A short quarantine reading list for parents: "Dumbing Us Down," by John Taylor Gatto

2. “Dumbing Us Down: The Hidden Curriculum of Compulsory Schooling,” by John Taylor Gatto

I urge you to examine in your own mind the assumptions which must lay behind using the police power to insist that once-sovereign spirits have no choice but to submit to being schooled by strangers.
— John Taylor Gatto

A common misconception exists that tells us our school system is “broken.” The idea is that inequity in our schools — whether that’s racial inequity, gender inequity, or any other sort — can be “fixed,” and that our public schools are inherently good and well-intentioned.

Unfortunately, this is not exactly the case. America’s system of mandatory public schooling is, in fact, one of our primary systems of oppression, and it has been fulfilling the dark purpose of sorting, tracking and conditioning for generations — exactly as it was designed to do, and in spite of the good and loving people working within it.

John Taylor Gatto was a two-time teacher of the year in New York State in the 1990s, and his writing tickles the part of me that recognizes long-buried, long-ignored truths.
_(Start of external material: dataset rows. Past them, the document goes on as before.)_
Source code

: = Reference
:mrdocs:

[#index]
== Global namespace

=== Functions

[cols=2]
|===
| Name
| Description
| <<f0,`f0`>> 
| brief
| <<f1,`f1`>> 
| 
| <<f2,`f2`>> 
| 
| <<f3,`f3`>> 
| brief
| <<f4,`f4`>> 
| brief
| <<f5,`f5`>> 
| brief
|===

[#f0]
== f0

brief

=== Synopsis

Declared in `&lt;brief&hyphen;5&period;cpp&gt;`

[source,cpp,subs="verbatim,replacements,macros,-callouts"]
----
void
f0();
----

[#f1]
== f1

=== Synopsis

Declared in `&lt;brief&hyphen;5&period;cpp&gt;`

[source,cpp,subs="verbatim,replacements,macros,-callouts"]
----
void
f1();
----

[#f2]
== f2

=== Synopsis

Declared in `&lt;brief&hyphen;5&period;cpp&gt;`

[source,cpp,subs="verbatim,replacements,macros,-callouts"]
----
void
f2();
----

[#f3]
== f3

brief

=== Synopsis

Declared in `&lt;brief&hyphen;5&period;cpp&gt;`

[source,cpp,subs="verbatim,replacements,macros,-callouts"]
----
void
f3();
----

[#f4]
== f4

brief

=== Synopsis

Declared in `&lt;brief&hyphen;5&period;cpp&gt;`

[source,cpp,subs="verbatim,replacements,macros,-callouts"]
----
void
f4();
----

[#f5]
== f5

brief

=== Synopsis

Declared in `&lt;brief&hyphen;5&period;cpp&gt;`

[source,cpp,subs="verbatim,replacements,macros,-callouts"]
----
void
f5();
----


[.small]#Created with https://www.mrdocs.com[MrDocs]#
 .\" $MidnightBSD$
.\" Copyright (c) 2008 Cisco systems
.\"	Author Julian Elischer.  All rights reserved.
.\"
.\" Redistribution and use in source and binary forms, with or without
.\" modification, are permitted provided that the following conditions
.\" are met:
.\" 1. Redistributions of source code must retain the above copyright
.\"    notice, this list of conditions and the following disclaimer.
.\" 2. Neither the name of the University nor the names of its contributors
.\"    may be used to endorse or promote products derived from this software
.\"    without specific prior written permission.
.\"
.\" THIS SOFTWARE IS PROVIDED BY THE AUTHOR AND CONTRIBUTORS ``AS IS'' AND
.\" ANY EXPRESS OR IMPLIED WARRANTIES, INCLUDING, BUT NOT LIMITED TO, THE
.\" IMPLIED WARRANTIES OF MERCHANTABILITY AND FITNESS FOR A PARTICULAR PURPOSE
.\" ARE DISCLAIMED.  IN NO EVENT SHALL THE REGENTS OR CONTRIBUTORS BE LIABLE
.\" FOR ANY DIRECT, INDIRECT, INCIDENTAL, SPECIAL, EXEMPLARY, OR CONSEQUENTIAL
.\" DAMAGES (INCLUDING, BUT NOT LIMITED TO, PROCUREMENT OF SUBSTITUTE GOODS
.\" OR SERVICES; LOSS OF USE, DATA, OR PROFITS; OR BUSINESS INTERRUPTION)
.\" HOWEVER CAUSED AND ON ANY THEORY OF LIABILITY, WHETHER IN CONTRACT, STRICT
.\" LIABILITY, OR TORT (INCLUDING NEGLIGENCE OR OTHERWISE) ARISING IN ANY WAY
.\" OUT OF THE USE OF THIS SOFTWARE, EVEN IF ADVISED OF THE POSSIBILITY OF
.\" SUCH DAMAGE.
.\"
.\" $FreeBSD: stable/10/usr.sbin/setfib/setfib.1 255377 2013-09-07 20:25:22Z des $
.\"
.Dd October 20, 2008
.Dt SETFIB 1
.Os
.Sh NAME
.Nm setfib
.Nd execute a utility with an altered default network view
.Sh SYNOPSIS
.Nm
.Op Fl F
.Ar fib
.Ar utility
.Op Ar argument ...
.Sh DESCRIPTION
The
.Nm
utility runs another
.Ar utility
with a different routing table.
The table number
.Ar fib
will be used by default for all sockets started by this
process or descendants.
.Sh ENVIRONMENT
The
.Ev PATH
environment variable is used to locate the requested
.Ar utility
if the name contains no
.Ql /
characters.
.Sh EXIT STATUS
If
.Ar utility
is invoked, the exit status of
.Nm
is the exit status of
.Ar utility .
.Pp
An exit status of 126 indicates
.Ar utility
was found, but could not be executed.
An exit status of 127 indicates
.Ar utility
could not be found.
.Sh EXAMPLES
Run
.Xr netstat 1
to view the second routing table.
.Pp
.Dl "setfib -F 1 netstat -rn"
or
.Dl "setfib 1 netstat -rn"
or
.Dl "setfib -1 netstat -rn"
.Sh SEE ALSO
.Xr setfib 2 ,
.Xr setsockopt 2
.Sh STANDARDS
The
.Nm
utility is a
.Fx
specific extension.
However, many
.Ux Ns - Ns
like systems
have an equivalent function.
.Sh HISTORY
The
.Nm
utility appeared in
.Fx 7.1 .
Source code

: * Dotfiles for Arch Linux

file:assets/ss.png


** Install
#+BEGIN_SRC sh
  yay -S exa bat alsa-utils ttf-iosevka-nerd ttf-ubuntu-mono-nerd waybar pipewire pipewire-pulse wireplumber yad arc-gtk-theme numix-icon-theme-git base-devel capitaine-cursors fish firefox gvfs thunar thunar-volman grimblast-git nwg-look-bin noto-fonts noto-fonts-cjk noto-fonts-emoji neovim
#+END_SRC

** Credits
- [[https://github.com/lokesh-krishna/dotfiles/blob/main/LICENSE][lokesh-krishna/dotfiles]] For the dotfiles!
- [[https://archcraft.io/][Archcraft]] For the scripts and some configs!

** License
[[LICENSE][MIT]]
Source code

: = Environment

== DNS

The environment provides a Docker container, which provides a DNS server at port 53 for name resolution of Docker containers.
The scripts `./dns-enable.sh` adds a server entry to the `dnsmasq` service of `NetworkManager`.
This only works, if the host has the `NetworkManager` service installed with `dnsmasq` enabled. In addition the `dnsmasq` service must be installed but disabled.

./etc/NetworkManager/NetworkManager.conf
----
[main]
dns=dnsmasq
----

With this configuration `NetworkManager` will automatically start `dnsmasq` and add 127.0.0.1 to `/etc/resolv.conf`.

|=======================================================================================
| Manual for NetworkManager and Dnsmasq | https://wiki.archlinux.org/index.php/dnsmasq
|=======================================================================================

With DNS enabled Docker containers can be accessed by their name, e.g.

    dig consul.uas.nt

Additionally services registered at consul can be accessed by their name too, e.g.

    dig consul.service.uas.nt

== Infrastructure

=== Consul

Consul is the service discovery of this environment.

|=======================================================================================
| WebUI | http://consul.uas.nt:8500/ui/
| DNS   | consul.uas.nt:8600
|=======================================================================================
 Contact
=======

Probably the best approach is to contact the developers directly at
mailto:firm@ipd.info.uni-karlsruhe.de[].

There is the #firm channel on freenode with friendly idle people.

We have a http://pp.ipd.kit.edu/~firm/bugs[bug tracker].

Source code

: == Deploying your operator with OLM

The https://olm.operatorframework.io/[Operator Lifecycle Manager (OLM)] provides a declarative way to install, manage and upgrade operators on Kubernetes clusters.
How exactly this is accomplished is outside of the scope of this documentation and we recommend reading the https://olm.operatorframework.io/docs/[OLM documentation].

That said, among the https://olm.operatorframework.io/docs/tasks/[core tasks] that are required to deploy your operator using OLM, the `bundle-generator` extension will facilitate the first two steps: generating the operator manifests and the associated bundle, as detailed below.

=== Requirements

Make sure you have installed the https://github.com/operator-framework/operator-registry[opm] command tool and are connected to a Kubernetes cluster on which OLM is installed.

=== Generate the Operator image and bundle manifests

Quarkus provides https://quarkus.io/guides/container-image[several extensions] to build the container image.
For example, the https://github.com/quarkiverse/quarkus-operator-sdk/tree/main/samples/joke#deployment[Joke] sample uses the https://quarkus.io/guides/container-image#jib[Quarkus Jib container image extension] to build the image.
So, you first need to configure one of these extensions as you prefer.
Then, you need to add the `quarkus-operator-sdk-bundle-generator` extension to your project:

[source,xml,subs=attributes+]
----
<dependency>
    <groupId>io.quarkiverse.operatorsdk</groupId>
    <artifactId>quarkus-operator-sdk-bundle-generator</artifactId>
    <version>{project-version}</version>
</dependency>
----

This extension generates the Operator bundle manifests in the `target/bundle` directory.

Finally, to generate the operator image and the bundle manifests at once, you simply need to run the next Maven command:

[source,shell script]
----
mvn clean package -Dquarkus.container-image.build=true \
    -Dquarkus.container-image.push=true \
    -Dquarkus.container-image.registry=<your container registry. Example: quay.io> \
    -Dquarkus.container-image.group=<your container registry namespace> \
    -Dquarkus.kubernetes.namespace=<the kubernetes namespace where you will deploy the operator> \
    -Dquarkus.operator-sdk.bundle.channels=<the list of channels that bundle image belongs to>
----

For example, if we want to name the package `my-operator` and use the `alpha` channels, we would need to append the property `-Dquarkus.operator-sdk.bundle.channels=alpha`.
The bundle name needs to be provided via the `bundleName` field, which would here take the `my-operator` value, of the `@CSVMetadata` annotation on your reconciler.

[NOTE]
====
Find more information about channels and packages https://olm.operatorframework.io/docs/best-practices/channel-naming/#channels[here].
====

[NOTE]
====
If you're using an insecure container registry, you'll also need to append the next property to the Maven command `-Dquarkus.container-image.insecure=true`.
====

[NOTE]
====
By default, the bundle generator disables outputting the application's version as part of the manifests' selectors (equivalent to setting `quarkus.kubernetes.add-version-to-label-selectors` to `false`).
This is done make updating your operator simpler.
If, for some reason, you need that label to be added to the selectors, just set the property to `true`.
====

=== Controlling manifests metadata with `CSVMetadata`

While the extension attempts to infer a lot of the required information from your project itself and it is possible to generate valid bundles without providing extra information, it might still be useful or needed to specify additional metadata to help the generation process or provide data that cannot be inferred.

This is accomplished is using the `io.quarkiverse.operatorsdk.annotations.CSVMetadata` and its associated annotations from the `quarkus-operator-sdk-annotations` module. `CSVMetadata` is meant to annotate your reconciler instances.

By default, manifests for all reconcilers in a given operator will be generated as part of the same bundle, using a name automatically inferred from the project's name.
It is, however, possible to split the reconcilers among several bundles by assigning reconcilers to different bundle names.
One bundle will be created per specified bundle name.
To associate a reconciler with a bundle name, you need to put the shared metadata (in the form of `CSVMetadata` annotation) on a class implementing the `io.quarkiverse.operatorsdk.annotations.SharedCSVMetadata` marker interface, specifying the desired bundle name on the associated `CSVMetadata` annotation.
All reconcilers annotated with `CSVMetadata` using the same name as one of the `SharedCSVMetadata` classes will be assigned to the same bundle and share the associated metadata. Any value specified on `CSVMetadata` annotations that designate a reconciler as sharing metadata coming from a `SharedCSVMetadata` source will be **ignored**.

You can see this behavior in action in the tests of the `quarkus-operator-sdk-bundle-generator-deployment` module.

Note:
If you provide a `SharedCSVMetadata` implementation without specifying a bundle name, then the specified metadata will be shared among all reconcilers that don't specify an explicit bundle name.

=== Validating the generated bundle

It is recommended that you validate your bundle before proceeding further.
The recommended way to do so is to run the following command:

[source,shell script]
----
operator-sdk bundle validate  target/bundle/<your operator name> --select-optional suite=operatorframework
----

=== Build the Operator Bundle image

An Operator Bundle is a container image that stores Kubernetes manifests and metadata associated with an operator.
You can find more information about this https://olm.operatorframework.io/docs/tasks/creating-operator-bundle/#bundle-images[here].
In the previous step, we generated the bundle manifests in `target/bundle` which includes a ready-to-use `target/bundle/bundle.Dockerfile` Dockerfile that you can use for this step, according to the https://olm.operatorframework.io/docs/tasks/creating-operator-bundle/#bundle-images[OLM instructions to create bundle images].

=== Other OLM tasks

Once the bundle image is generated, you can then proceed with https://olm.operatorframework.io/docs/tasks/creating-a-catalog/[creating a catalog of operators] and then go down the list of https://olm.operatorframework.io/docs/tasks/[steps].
What do I want for my children? How do I want them to spend their days as they grow up?

We cannot expect to build a world that values all life and reflects our deepest-held values if we only educate our kids in familiar ways. Gatto’s words will help push you through the doorway to the new world with confidence. You won’t even look back.


I don’t think we’ll get rid of schools any time soon, certainly not in my lifetime, but if we’re going to change what’s rapidly becoming a disaster of ignorance, we need to realize that the institution “schools” very well, but it does not ‘educate;’ that’s inherent in the design of the thing. It’s not the fault of bad teachers or too little money spent. It’s just impossible for education and schooling to be the same thing.